Meu caro amigo, vim lhe trazer novidades. Li há muito tempo atrás uma carta cujo remetente desconheço. O autor tentava fazer algo como o que agora estou a fazer. Não era uma carta muito bem escrita, só cito ela pois me recordo deste autor ter falado umas bobagens sobre Samba, Rock, futebol e choro. Então quero começar esta carta afirmando que, felizmente, hoje já não se toca mais Rock, nem Samba e o choro é raridade.

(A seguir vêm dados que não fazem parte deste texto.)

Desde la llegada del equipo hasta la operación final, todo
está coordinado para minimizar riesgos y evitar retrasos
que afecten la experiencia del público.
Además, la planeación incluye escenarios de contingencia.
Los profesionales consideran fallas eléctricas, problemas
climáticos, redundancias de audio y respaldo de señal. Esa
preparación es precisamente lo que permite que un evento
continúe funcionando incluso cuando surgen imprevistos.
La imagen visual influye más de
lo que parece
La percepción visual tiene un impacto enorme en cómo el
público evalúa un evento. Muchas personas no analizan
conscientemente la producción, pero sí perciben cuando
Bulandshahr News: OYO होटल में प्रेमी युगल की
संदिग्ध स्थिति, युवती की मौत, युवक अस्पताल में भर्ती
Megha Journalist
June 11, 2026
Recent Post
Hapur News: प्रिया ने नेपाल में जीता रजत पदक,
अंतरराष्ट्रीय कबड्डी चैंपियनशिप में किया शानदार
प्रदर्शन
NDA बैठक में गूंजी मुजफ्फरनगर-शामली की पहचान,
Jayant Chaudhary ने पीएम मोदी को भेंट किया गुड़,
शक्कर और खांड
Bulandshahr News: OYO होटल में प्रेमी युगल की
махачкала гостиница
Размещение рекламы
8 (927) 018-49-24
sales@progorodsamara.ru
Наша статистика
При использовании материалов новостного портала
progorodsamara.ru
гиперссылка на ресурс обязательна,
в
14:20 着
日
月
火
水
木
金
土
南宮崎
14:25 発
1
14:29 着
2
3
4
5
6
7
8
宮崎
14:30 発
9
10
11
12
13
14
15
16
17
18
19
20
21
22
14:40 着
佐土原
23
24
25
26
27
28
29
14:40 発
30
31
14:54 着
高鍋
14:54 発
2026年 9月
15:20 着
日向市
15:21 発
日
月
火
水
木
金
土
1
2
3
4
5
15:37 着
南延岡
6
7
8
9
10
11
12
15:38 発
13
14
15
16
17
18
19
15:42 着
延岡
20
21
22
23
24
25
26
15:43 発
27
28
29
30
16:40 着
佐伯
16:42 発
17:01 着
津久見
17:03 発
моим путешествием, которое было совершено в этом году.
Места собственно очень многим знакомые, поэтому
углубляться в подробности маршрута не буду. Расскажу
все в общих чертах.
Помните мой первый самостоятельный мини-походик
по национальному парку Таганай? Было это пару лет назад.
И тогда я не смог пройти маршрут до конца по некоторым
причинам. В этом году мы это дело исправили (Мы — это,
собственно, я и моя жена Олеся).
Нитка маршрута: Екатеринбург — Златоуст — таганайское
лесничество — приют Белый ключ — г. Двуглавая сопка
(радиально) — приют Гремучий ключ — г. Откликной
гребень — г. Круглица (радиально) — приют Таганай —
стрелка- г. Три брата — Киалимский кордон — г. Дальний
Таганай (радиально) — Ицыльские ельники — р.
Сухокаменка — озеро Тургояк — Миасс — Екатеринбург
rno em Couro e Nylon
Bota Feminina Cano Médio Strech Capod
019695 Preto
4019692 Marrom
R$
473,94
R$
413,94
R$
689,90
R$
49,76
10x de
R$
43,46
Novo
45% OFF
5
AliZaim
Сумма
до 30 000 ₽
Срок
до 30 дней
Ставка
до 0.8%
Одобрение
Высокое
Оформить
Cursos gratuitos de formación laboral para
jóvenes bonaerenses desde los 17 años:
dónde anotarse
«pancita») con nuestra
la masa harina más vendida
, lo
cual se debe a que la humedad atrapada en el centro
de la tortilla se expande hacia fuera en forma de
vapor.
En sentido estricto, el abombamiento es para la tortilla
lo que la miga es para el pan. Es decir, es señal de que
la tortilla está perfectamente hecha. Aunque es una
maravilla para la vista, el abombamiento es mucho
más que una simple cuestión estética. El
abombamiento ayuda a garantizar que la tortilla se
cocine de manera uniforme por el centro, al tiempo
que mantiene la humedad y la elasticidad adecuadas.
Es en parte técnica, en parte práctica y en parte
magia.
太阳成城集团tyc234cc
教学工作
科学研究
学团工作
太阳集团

Evoluímos muito! Tenho orgulho de falar isto. Nossa sociedade já não é mais como antes. Temos uma elite incrível. Falo em termos genéricos de propósito, pois toda a nossa elite é digna de elogio. Elogio do mais alto nível! Nossos intelectuais, por exemplo, são verdadeiros heróis. Foram estes que nos ajudaram a acabar com toda a música boba de outrora. Samba e Rock, como eu já disse, não são mais bem vindos aqui. Agora só tocamos os clássicos de Wagner & cia.
Na política, estamos caminhando na direção certa. Nosso líderes conseguiram comprar um bocado de doses de um remédio que cura uma doença nova – desculpe, me adianto. Acontece que recentemente surgiu esse tal vírus – diz-se que surgiu naturalmente, mas, cá entre nós, acho que a história não é bem essa. É coisa boba, só menciono o fato para adicionar contexto.
Eu falava da cura. Pois é. Somos agora o país mais bem equipado para lidar com a pandemia – esqueci de dizer, o vírus acabou se espalhando pelo mundo, mas está tudo sob controle. Nosso líder fez o possível e o impossível para nos ajudar. No fim das contas, apesar de previsões extravagantes, poucos foram os falecidos. Só não dou números exatos pois não os tenho comigo no momento, e, como você sabe, não gosto de ser impreciso.
Há pouco tempo ocorreu uma coisa que acho válida mencionar, mais pelo fator simbólico. Um grupo de pessoas, das mais honradas, diga-se, conseguiram falir uma das maiores empresas do mundo. Na verdade, a empresa quase faliu, ainda tem um ou outro consumidor. Mas, voltando, o motivo foi dos mais nobres. Esta tal empresa pensou que seria uma boa ideia colocar uma mulher numa campanha de dia dos pais.
A situação é um pouco complicado, tentarei dar o panorama geral. Há por aí uma cirurgia que faz mulheres virarem homens e também o contrário – ou assim dizem. Esta mulher fez isto e agora fala que é um homem. Parece até que essa pessoa tem um família e filho, pelo que sei é até bom parente; mas o ponto não é este. O problema, como sei que você já imagina, são os seus genes. Afinal, como uma mulher de genes xy, seria impossível para ela mudá-los. Assim, deu-se o boicote.
Já me estendi demais, porém lhe contarei mais um caso para não ser acusado de parcialidade. Apesar da nossa evolução, tragédias ainda acontecem. Falo isso com a maior dor no coração, acredite. Há pouco, uma menina estava grávida e lhe foi permitido que abortasse aquele ser dentro dela. Maior comoção nacional. Sim, deixamos que um assassinato acontecesse, e sem nenhum tipo de punição à menina.
Peço perdão por ter de adicionar algo tão sombrio numa carta dessas, preferiria omitir algo assim, mas a verdade deve ser dita por inteira, lembro-me que algum poeta falou isto.
Sinceramente, quase choro só de pensar neste homicídio. Não tive nem coragem de me aventurar a ler todas as circunstâncias do crime, pois minha alma não aguentou continuar lendo sobre o caso.
É isso. Devo terminar por aqui, minha emoção me impede de alongar esta carta. Só queria lhe transmitir a situação atual das coisas. Apesar desta última notícia, devo dizer que a coisa aqui não está preta de jeito nenhum, como disse aquele remetente desconhecido. Se me permite o trocadilho, a coisa está branquíssima! Ah, sim, quase esqueço do futebol. Me furtei de falar sobre isto no início, mas, não se preocupe, aqui ainda jogamos futebol.
Com muito carinho, do seu querido amigo.